**TEXT SHOWN**
************

Hop in! Where you headed?

I aim this blog at Hitchhiking stories, obviously. However, you can take that in the 'poetic' sense, as we are 'snakes' in time and the asphalt rivers take us to many places, as well as 'places'..

scattered throughout are videos, music, and intermittent stories I have to tell.

Monday, October 26, 2009

Random Reflection

In my own experience, it seemed, at least for awhile there, that every car I got into, whether a VW van, a Bug, a Fiat in Vancouver, or an old 1953 Chevy on highway 101...Credence Clearwater was playing. I wasn't maybe as much into Credence then but they grew into me more over the years as a link, an association, to hitchhiking in general.
You'd be sitting there for hours and hours, no one stopping to give you a ride, and then some magnetized soul would stop and ask you where you're headed, or else just flop the door open, and Green River, or Down on the Corner would be straining out of the radio, or the 8-Track. And, sometimes, the smell of some strange burning plant.
Music was a bond on the road, even if you were silently waiting. It was in our blood.
I'm sure other bands' music greeted me as many times, but for some reason I had noticed CC's stuff was prevalent--I DO love the flavor of it, but they weren't necessarily my favorite back then. It's like they crept under my awareness, and into my memories, and into my skin. That sound recreates a feeling, and by association, memories of the 60s and 70s, or perhaps a contact high if you couldn't afford another kind.
I'm hoping that some of you out there feel that way.

Sunday, October 25, 2009

Introductory contribution

This little story is from the sixties, and a bit before I actually hitchhiked. My friends Jack and Steve had come with me in my old Mercedes 180D, diesel..with my little paisley decals..to Seattle from Yakima. I don't recall if we had some other goal in mind, but we were in Ballard driving up 85th towards 32nd where the little windy road down to Golden Gardens begins. I think even back then the little head shop stood on the corner. Jack mentioned his Uncle Charlie lived nearby and in later years, Jack did too.

************

**STATED GOAL 1**
Rewrite the entries from the line containing "phylum: Basidiomycota" through the end of the entries, both ends included, with "scientific name" changed to "binomial name" and nothing else altered.

**INPUT DATA**
************

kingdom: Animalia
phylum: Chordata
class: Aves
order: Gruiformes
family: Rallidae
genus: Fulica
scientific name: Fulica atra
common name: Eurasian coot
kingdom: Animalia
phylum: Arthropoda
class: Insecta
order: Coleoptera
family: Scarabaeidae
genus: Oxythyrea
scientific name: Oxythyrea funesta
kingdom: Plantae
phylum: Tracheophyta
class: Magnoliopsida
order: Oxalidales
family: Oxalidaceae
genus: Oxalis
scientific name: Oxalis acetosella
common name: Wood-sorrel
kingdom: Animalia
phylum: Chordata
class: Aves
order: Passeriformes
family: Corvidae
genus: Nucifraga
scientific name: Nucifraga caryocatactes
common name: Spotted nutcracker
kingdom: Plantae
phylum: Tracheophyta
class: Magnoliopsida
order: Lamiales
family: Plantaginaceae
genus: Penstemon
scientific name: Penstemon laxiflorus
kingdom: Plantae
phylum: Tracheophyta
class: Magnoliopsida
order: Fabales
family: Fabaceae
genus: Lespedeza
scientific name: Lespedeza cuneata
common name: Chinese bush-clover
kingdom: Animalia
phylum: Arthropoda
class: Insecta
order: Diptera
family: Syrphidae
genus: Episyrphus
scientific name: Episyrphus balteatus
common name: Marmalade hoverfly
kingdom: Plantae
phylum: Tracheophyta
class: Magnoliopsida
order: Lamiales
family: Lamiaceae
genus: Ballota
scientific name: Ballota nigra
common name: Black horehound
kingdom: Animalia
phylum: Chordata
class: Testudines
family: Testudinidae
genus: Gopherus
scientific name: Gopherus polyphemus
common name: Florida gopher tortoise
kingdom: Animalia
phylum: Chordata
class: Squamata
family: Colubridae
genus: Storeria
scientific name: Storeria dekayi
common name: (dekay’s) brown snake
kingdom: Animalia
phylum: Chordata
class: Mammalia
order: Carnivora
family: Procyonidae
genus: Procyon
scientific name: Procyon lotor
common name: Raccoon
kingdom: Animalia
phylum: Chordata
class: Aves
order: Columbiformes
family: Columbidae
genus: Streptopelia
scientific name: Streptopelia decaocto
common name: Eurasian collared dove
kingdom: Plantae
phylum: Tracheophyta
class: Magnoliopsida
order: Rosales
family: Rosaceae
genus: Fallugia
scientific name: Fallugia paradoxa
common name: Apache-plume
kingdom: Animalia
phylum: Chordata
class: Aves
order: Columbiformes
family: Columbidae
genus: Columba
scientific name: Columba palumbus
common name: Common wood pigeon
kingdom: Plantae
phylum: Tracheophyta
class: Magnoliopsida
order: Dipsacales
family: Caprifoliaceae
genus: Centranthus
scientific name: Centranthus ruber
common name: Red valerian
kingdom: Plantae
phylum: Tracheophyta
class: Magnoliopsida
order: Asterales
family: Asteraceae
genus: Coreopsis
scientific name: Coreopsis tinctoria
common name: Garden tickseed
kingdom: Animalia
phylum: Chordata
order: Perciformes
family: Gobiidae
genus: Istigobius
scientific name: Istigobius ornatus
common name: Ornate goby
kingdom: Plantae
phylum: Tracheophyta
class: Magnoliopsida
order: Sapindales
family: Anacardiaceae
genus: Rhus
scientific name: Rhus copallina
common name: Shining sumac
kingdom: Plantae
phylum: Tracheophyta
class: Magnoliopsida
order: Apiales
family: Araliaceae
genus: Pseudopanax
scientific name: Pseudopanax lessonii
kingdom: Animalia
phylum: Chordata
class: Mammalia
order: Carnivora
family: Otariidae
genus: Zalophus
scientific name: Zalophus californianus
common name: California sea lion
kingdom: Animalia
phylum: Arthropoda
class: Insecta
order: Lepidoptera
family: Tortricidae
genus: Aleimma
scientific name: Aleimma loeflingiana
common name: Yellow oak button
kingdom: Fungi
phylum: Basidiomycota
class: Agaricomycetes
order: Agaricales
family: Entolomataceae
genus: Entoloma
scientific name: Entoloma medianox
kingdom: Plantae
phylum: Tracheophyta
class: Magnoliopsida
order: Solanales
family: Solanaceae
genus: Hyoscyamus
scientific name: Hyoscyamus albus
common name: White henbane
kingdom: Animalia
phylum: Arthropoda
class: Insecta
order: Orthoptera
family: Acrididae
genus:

************

**STATED GOAL 2**
In the hitchhiking blog, what car did the writer drive from Yakima to Seattle with Jack and Steve?

**CORRECT OUTPUT 1**
phylum: Basidiomycota
class: Agaricomycetes
order: Agaricales
family: Entolomataceae
genus: Entoloma
binomial name: Entoloma medianox
kingdom: Plantae
phylum: Tracheophyta
class: Magnoliopsida
order: Solanales
family: Solanaceae
genus: Hyoscyamus
binomial name: Hyoscyamus albus
common name: White henbane
kingdom: Animalia
phylum: Arthropoda
class: Insecta
order: Orthoptera
family: Acrididae
genus:

**CORRECT OUTPUT 2**
An old Mercedes 180D diesel